Supplied material:
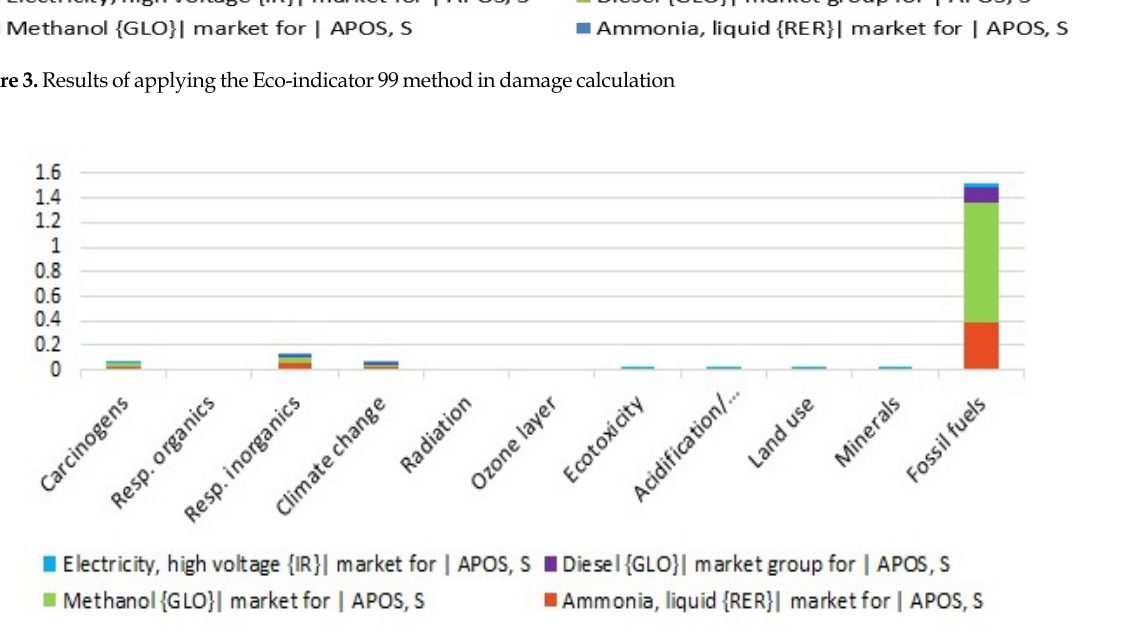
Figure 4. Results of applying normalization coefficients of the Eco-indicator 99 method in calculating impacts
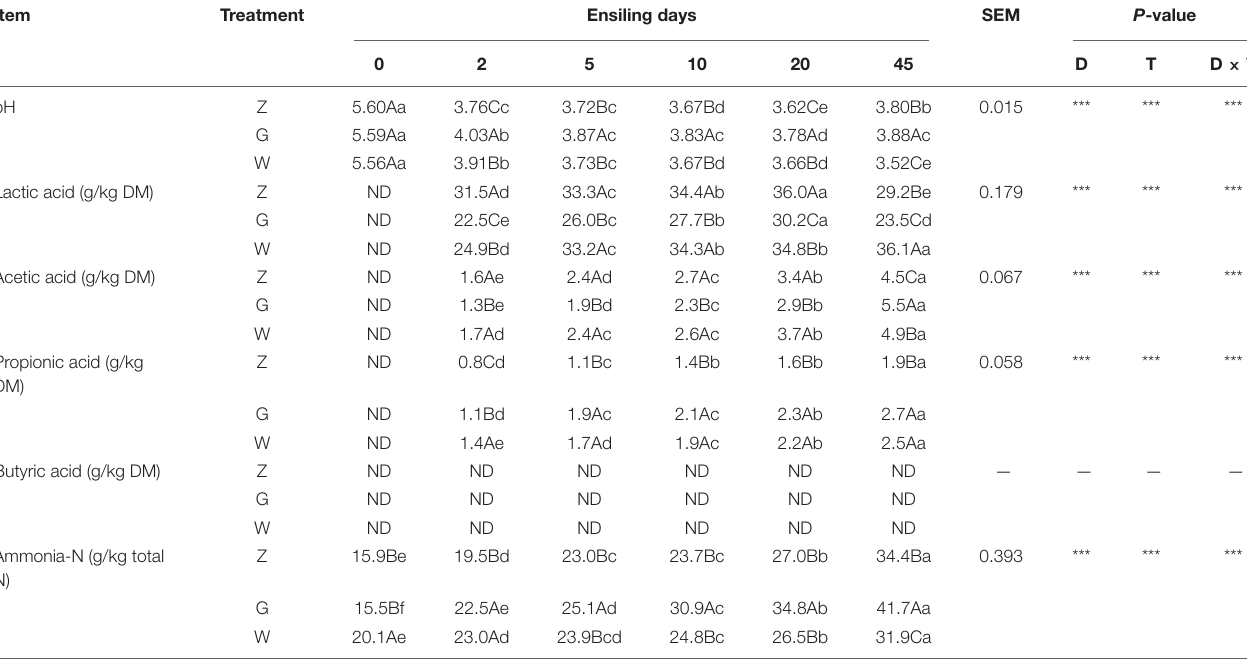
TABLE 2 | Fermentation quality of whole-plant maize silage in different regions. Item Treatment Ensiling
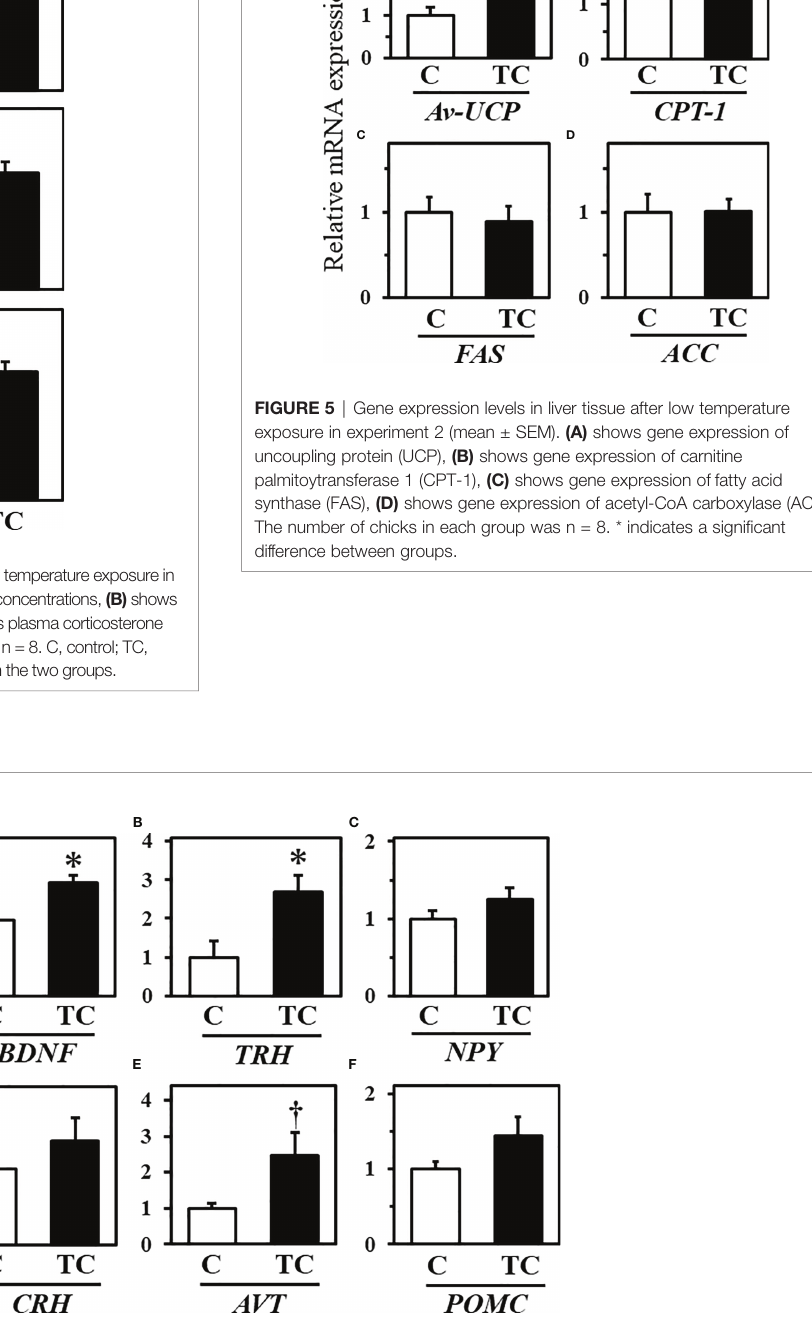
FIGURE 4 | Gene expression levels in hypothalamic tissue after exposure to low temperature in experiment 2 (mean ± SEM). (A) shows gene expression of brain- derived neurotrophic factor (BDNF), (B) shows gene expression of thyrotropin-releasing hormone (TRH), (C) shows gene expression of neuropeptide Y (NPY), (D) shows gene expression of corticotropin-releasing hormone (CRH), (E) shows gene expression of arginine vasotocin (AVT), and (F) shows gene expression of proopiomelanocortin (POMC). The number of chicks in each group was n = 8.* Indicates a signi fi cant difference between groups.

Aim of the exercise:
Produce a word-for-word version of the material, with no pictures included.

Answer:
Figure 4. Results of applying normalization coefficients of the Eco-indicator 99 method in calculating impacts
TABLE 2 | Fermentation quality of whole-plant maize silage in different regions. Item Treatment Ensiling
FIGURE 4 | Gene expression levels in hypothalamic tissue after exposure to low temperature in experiment 2 (mean ± SEM). (A) shows gene expression of brain- derived neurotrophic factor (BDNF), (B) shows gene expression of thyrotropin-releasing hormone (TRH), (C) shows gene expression of neuropeptide Y (NPY), (D) shows gene expression of corticotropin-releasing hormone (CRH), (E) shows gene expression of arginine vasotocin (AVT), and (F) shows gene expression of proopiomelanocortin (POMC). The number of chicks in each group was n = 8.* Indicates a signi fi cant difference between groups.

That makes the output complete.